You know the type. You call a "friend" to commiserate over your parenting failures and she professes ignorance. She's certainly never had that problem with little Timmy. Why, little Timmy just adores his siblings. Why, little Timmy is the most adventurous eater. Why, little Timmy always does his homework the minute he comes home from school.
Well, Betty MacDonald, author of the Mrs. Piggle-Wiggle books (there are five and I must confess, so far I've only read the first), knows them well too, and that is yet another reason her books are a delight to read aloud. If you don't know Mrs. Piggle-Wiggle, you are in for a treat. A lover of children, not having any herself, (sometimes it is easier to deal with them when they are not your own!) she lives in an upside house and has cures for sassiness, sparring siblings, and all other manner of childhood afflictions. The cures usually consist of giving the child a taste of her own medicine and/or taking her condition to extremes (e.g., providing the Tiny-Bite-Taker with penny-sized portions; letting the non-bather get so dirty that you can plant her with radish seeds). Not only will you recognize your child's misbehavior in her pages, you will recognize the insufferable mothers (and they are, in the only dated thing about this book, solely mothers). Ms. MacDonald pokes fun at them, not just by exaggerating their annoying traits (or perhaps just telling the truth!) but by giving them - and their horrid children - the most ridiculous names.
When Patsy won't take a bath, her mother calls her friend Mrs. Grotto for help. Mrs. Grotto's response? "'Well, frankly, I don't know what to tell you because our little Paraphernalia simply worships her bath. Of course, Paraphernalia is quite a remarkable child anyway. Why, Thursday afternoon she said...'"
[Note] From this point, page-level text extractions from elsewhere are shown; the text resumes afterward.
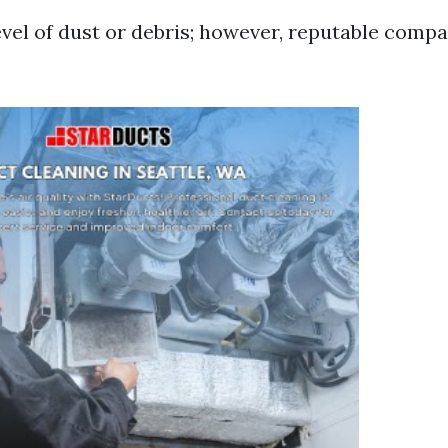
vel of dust or debris; however, reputable compa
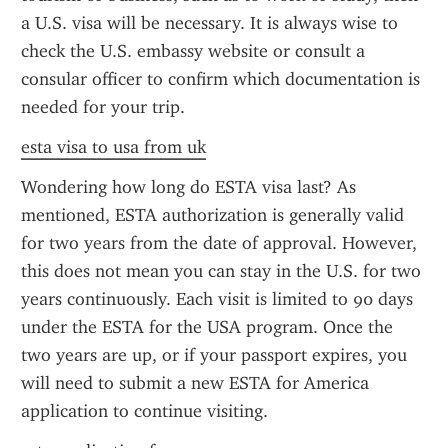
a U.S. visa will be necessary. It is always wise to 
check the U.S. embassy website or consult a 
consular officer to confirm which documentation is 
needed for your trip.
esta visa to usa from uk
Wondering how long do ESTA visa last? As 
mentioned, ESTA authorization is generally valid 
for two years from the date of approval. However, 
this does not mean you can stay in the U.S. for two 
years continuously. Each visit is limited to 90 days 
under the ESTA for the USA program. Once the 
two years are up, or if your passport expires, you 
will need to submit a new ESTA for America 
application to continue visiting.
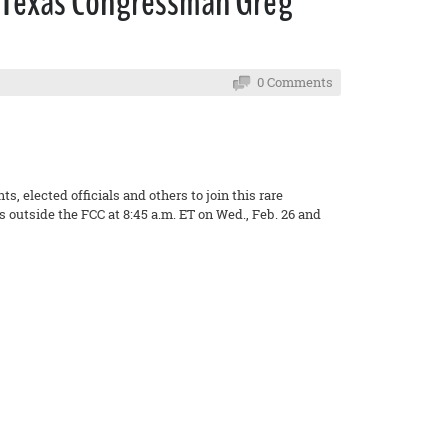
h Texas Congressman Greg
0 Comments
, elected officials and others to join this rare
 outside the FCC at 8:45 a.m. ET on Wed., Feb. 26 and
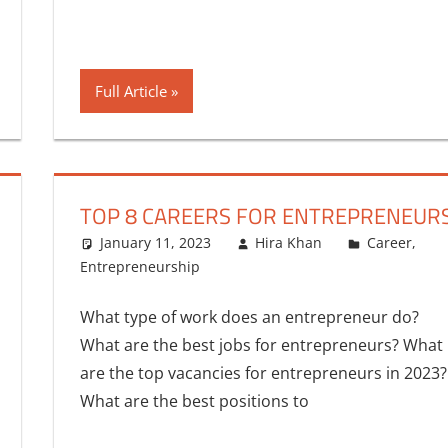
Full Article
TOP 8 CAREERS FOR ENTREPRENEUR
January 11, 2023
Hira Khan
Career
,
Entrepreneurship
One comment
What type of work does an entrepreneur do?
What are the best jobs for entrepreneurs? What
are the top vacancies for entrepreneurs in 2023?
What are the best positions to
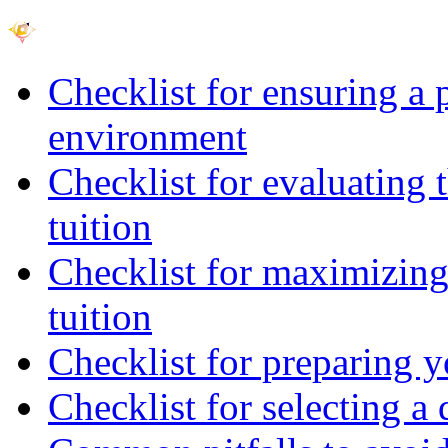
Checklist for ensuring a 
environment
Checklist for evaluating 
tuition
Checklist for maximizing 
tuition
Checklist for preparing y
Checklist for selecting a 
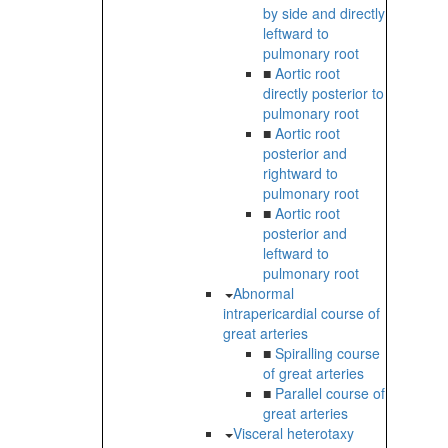
by side and directly
leftward to
pulmonary root
■
Aortic root
directly posterior to
pulmonary root
■
Aortic root
posterior and
rightward to
pulmonary root
■
Aortic root
posterior and
leftward to
pulmonary root
Abnormal
intrapericardial course of
great arteries
■
Spiralling course
of great arteries
■
Parallel course of
great arteries
Visceral heterotaxy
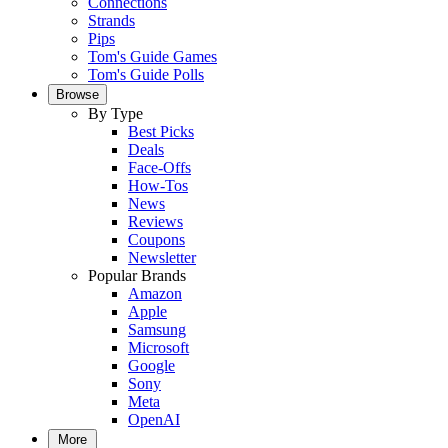
Connections
Strands
Pips
Tom's Guide Games
Tom's Guide Polls
Browse
By Type
Best Picks
Deals
Face-Offs
How-Tos
News
Reviews
Coupons
Newsletter
Popular Brands
Amazon
Apple
Samsung
Microsoft
Google
Sony
Meta
OpenAI
More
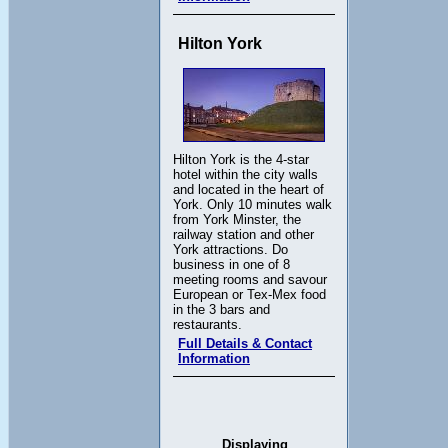
Hilton York
Hilton York is the 4-star
hotel within the city walls
and located in the heart of
York. Only 10 minutes walk
from York Minster, the
railway station and other
York attractions. Do
business in one of 8
meeting rooms and savour
European or Tex-Mex food
in the 3 bars and
restaurants.
Full Details & Contact
Information
Displaying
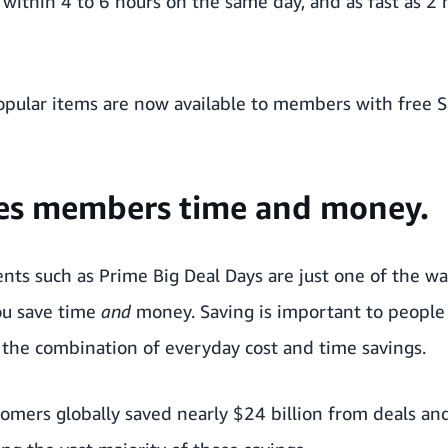
 within 4 to 6 hours on the same day, and as fast as 2 
popular items are now available to members with free
ves members time and money.
nts such as Prime Big Deal Days are just one of the w
u save time
and
money. Saving is important to people
he combination of everyday cost and time savings.
tomers globally saved nearly $24 billion from deals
And when Hubert's mother seeks help in getting him to pick up his toys, Mrs. Bags can't help at all because she "'started Ermintrude picking up her toys when she was six months old.'"
I suppose the best revenge on such mothers is curing your own child, but we know they are never fully cured. They simply come down with next illness. As my pediatrician once told me, at a certain age, children are either sick, getting over being sick, or getting sick. What is true for illnesses of the body is true for misbehavior, too. Although we know that the current affliction is "just a phase," we know that as soon as it is over, there will be a new phase to contend with!
If only Mrs. Piggle-Wiggle had a cure for insufferable mothers.